Items from a data source:

··········

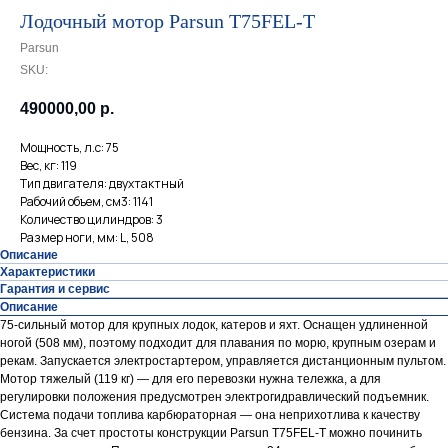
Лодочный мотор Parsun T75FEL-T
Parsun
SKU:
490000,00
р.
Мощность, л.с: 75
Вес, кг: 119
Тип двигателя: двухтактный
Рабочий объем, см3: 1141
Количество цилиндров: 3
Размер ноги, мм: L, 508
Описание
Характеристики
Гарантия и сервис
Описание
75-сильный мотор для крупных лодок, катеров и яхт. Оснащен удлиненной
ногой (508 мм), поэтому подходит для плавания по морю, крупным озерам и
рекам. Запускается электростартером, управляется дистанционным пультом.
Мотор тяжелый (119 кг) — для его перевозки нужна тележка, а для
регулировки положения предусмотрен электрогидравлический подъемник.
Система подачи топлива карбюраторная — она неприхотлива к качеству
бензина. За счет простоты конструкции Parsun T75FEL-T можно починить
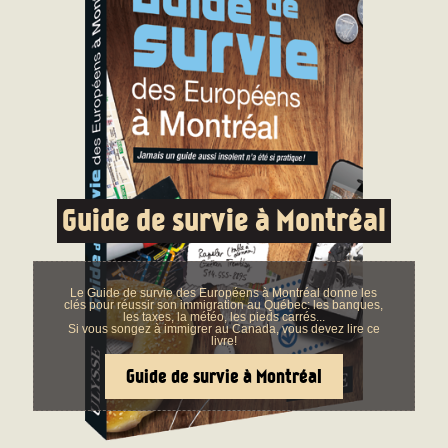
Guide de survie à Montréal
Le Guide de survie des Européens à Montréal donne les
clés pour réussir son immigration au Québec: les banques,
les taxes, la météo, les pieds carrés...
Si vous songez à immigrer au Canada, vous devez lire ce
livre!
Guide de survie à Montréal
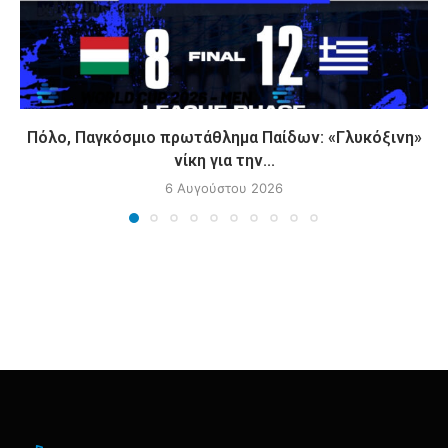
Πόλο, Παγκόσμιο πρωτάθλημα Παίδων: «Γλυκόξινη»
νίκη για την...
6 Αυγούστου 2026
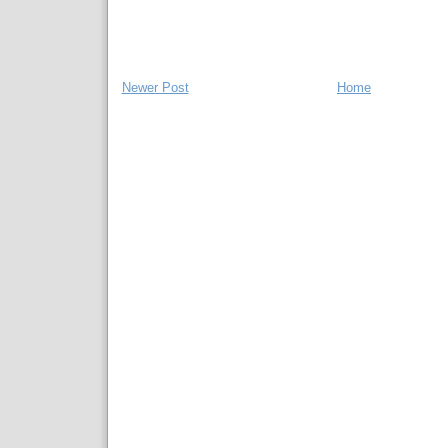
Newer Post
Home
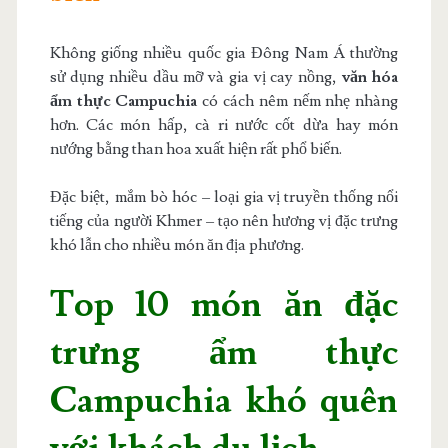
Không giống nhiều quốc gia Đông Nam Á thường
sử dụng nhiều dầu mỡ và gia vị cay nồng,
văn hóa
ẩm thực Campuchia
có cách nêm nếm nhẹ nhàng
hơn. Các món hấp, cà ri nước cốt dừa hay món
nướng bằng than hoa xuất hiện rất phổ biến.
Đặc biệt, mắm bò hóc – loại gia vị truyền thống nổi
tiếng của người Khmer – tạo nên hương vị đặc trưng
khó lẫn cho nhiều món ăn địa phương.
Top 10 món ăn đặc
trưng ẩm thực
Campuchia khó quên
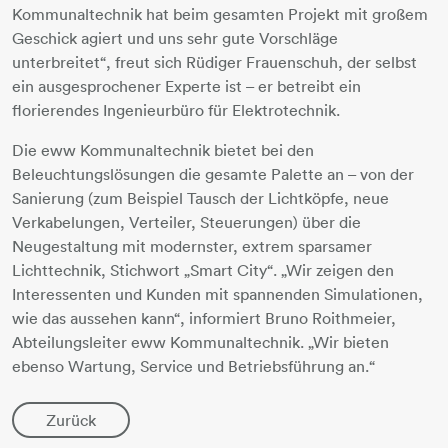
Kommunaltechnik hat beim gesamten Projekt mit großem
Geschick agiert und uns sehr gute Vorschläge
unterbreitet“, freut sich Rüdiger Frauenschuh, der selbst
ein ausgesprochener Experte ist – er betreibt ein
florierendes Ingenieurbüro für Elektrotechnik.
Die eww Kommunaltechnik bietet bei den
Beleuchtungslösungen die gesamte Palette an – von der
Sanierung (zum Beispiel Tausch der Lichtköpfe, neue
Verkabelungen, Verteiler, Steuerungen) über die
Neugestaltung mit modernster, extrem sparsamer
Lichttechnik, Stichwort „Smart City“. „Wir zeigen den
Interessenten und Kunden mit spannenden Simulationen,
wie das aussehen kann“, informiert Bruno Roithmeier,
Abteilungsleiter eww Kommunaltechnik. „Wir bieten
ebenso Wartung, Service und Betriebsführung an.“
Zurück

··········

WHAT IS EXPECTED: Which of the lines above hold the string "Parsun"? Copy each one.

REPLY:
Лодочный мотор Parsun T75FEL-T
Parsun
бензина. За счет простоты конструкции Parsun T75FEL-T можно починить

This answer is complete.